# PCD Delivery Date



## reddemon73 (Jan 15, 2008)

Everyone,

I am doing both ED and PCD for my new F32. I received confirmation on ED delivery date of 5/2/14. When will I get notice for the PCD delivery date? Is it too late to have it sent to my delership if I change my mind?

Thanks everyone.

D


----------



## patb23 (Apr 8, 2008)

You'll probably receive the PC date after you've done ECD and dropped off your car at port. When you say change your mind, do you mean just PCD or both delivery times? I think if you change your mind now for both delivery options you will be ok. You've got some time to cancel.


----------



## alee (Dec 19, 2001)

You get your PC delivery date after your car arrives state-side in Brunswick, GA and clears vehicle prep. You're probably looking at getting contacted by your dealer around mid-June to schedule PCD depending on how long your ED trip is.


----------



## JimD1 (Jun 5, 2009)

I believe your dealer can reserve a slot for your PCD in advance of the car's arrival and they should. It may not be a firm date until your car clears customs but if you don't get on the PC schedule your wait may be pretty bad. Especially if you want a Monday or Friday.


----------



## alee (Dec 19, 2001)

JimD1 said:


> I believe your dealer can reserve a slot for your PCD in advance of the car's arrival and they should. It may not be a firm date until your car clears customs but if you don't get on the PC schedule your wait may be pretty bad. Especially if you want a Monday or Friday.

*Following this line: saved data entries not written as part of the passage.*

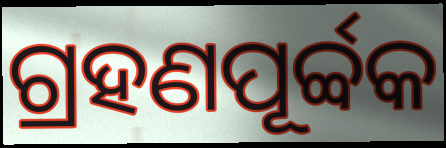
ଗ୍ରହଣପୂର୍ବ୍ବକ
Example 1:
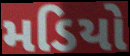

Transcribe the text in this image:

મડિયો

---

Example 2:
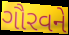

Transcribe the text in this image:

ગૌરવને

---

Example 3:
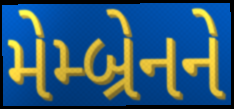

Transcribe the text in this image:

મેમ્બ્રેનને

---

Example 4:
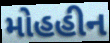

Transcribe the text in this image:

મોહહીન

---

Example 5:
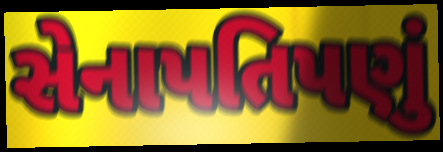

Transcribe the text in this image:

સેનાપતિપણું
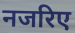
नजरिए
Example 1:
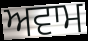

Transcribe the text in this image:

ਅਵਾਮ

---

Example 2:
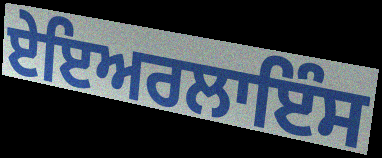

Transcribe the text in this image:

ਏਇਅਰਲਾਇੰਸ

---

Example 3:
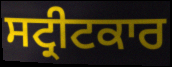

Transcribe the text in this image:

ਸਟ੍ਰੀਟਕਾਰ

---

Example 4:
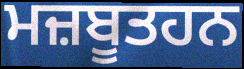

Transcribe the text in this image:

ਮਜ਼ਬੂਤਹਨ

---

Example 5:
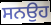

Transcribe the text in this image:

ਸਨਉਹ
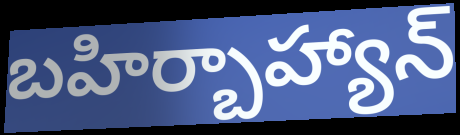
బహిర్బాహ్యాన్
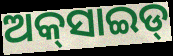
ଅକ୍‌ସାଇଡ୍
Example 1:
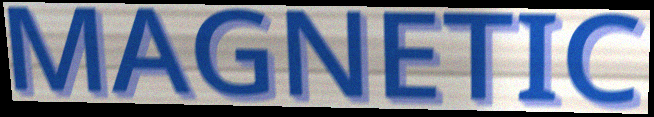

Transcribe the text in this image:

MAGNETIC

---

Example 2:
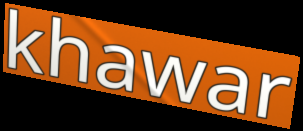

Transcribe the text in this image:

khawar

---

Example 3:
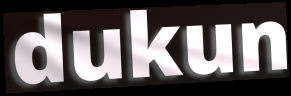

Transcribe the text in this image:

dukun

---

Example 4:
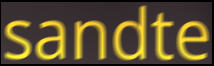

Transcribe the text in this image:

sandte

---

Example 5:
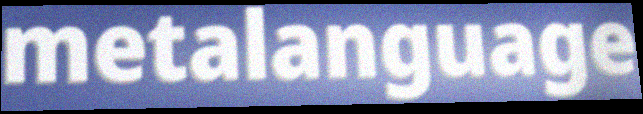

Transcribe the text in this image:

metalanguage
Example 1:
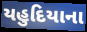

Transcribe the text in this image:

યહુદિયાના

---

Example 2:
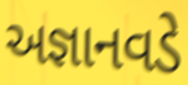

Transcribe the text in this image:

અજ્ઞાનવડે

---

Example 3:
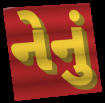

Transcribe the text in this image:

નેનું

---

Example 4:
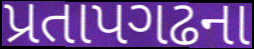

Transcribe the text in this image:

પ્રતાપગઢના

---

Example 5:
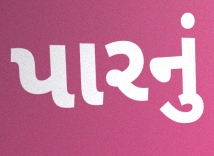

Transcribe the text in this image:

પારનું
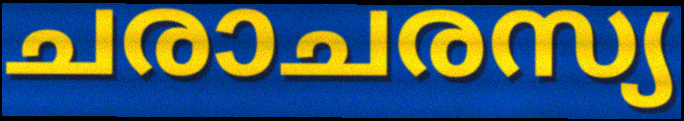
ചരാചരസ്യ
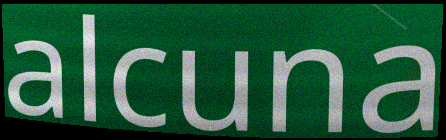
alcuna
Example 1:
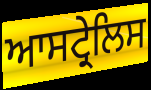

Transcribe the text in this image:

ਆਸਟ੍ਰੇਲਿਸ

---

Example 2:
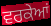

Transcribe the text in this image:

ਵਰਕੇਆਂ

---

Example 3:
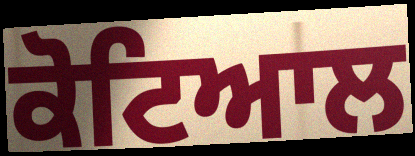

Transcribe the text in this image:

ਕੋਟਿਆਲ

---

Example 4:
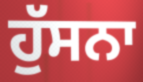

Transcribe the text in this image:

ਹੁੱਸਨਾ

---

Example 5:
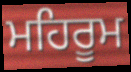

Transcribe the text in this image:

I believe it's just an advisory date... the only people that can reserve a formal slot are people that are just taking PCD, without ED. ED cars go through a round of customs inspection that could be range from a few hours to a week which makes it impossible to forecast.

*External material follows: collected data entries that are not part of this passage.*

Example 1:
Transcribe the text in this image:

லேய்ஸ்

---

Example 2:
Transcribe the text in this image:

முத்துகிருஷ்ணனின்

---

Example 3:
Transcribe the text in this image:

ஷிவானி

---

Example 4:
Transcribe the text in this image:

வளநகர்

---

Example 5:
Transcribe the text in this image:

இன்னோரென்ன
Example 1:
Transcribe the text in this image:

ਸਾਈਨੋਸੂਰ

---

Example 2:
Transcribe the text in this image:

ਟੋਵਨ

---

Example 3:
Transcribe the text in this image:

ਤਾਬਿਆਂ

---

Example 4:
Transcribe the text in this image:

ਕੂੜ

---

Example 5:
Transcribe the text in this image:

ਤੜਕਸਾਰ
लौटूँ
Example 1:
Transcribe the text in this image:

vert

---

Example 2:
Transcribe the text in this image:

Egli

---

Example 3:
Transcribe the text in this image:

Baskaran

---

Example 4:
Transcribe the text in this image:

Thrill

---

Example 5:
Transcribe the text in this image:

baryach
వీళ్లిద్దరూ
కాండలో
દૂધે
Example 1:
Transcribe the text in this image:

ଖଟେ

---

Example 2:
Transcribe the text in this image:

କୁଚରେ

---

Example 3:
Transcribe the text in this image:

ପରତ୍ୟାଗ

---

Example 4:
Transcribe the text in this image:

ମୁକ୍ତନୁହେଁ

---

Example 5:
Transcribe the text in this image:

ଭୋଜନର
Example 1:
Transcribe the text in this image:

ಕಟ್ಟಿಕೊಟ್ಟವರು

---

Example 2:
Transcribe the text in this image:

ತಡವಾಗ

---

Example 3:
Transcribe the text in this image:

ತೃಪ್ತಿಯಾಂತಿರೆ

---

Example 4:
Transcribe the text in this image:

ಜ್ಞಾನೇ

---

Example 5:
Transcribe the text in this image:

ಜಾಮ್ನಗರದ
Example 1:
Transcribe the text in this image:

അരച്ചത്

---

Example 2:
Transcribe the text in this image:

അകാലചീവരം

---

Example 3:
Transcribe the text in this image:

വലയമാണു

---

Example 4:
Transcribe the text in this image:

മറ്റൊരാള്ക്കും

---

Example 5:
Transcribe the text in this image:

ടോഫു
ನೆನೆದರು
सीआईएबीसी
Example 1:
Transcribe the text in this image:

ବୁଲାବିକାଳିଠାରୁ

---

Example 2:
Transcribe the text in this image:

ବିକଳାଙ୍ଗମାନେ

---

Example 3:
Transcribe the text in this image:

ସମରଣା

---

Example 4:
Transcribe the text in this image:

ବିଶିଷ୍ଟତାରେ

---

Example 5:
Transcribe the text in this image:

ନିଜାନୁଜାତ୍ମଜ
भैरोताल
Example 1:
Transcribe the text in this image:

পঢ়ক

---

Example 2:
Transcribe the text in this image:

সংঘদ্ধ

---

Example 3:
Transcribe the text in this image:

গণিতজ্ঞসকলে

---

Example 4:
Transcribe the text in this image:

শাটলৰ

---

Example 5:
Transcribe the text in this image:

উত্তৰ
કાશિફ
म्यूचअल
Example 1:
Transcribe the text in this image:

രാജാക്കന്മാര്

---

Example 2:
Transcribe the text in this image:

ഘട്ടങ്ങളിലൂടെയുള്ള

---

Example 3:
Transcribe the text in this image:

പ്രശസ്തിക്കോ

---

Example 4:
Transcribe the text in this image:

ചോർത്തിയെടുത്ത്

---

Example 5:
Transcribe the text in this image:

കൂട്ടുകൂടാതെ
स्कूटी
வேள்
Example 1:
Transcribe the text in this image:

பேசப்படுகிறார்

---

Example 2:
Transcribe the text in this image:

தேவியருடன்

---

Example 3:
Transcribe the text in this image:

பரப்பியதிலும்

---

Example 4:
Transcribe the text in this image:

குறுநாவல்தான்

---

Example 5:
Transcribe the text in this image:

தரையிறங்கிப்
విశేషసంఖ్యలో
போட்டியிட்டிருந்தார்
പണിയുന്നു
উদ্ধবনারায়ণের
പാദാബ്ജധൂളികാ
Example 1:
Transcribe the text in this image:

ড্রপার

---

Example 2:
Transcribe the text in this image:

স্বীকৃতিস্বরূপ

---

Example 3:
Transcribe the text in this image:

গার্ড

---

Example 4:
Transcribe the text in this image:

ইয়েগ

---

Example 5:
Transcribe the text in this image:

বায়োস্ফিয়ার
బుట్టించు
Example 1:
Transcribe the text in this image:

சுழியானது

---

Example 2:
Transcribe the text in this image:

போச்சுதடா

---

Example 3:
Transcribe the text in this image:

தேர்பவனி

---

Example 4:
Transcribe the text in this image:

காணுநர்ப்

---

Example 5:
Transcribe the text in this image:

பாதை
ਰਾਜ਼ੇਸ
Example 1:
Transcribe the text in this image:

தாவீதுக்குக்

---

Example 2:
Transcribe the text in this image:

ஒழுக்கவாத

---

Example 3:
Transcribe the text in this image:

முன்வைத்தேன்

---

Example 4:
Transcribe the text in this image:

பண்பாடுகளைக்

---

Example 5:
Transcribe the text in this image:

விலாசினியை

On the upshot, PCD dates for ED customers are a little easier to schedule (minus the hot dates) because they don't get a new car introduction session. After the day's activities are done, you can get in your car and go.


----------



## reddemon73 (Jan 15, 2008)

patb23 said:


> You'll probably receive the PC date after you've done ECD and dropped off your car at port. When you say change your mind, do you mean just PCD or both delivery times? I think if you change your mind now for both delivery options you will be ok. You've got some time to cancel.


I am doing the Ed pick up for 5/2 but might want to change my mind for PCD since I lived out here in Seattle and my work might be picking up in the early summertime. I don't think I will have 10days off for a fun roadtrip back to Seattle. I want to know when is the deadline for me to request re-delivery of ED car to my dealership instead of PCD.


----------